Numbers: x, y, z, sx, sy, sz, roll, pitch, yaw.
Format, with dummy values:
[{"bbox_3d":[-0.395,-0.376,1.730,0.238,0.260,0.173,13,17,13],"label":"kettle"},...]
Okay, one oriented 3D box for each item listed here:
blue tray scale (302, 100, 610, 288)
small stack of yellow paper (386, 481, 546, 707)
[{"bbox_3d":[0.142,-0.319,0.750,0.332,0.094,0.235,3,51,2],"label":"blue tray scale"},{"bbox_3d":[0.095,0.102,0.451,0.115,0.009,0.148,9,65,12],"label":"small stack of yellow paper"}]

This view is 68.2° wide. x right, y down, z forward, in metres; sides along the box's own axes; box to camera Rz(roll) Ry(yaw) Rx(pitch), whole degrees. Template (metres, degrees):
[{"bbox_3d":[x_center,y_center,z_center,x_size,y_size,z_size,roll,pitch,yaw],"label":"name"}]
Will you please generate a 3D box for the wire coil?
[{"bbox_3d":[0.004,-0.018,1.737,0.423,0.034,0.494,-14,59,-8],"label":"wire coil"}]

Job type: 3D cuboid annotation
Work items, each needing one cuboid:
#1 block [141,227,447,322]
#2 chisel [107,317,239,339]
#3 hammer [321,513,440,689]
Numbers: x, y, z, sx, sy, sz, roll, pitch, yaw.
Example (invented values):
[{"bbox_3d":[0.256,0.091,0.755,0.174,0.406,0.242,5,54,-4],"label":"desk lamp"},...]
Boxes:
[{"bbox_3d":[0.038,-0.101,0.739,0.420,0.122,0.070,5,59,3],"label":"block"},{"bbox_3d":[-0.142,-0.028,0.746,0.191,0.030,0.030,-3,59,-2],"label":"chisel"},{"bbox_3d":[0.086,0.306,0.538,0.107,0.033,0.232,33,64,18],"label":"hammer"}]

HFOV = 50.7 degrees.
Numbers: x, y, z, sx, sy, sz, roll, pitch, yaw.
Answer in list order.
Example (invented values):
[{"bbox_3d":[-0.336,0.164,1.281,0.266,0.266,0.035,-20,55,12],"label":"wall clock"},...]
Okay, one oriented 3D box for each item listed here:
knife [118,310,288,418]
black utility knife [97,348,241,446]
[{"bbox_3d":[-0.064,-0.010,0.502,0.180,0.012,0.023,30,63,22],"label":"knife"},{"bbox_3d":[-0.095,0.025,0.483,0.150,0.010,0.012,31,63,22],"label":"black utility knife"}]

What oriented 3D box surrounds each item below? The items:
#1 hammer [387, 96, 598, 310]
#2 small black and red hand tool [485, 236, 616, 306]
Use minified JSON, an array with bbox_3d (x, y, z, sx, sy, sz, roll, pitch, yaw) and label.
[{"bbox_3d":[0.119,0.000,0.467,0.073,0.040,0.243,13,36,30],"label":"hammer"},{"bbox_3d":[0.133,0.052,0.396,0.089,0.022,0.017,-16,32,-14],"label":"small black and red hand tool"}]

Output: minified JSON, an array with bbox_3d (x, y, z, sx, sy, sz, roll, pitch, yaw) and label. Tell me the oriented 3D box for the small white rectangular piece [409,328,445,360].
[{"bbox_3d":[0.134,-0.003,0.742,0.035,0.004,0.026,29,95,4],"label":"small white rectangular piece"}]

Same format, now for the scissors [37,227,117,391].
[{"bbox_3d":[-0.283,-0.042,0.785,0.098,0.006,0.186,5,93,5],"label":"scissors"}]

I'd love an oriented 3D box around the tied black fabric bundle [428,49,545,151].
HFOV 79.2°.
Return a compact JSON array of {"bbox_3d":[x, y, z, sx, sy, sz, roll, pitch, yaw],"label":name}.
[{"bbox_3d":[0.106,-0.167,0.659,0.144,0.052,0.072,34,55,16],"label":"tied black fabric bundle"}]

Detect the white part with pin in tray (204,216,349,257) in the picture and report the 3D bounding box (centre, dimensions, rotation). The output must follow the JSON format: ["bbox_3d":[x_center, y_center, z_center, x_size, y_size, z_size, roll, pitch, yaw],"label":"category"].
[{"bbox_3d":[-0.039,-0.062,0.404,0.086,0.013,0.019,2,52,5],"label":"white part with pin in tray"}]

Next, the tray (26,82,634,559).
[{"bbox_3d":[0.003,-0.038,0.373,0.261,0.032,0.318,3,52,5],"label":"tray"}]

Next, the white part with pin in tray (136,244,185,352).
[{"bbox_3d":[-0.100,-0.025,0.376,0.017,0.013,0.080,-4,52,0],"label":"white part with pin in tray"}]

======

Required work: Where a line of the listing contains "degrees", count it; your answer must be only the resulting number.

Response to the exercise: 2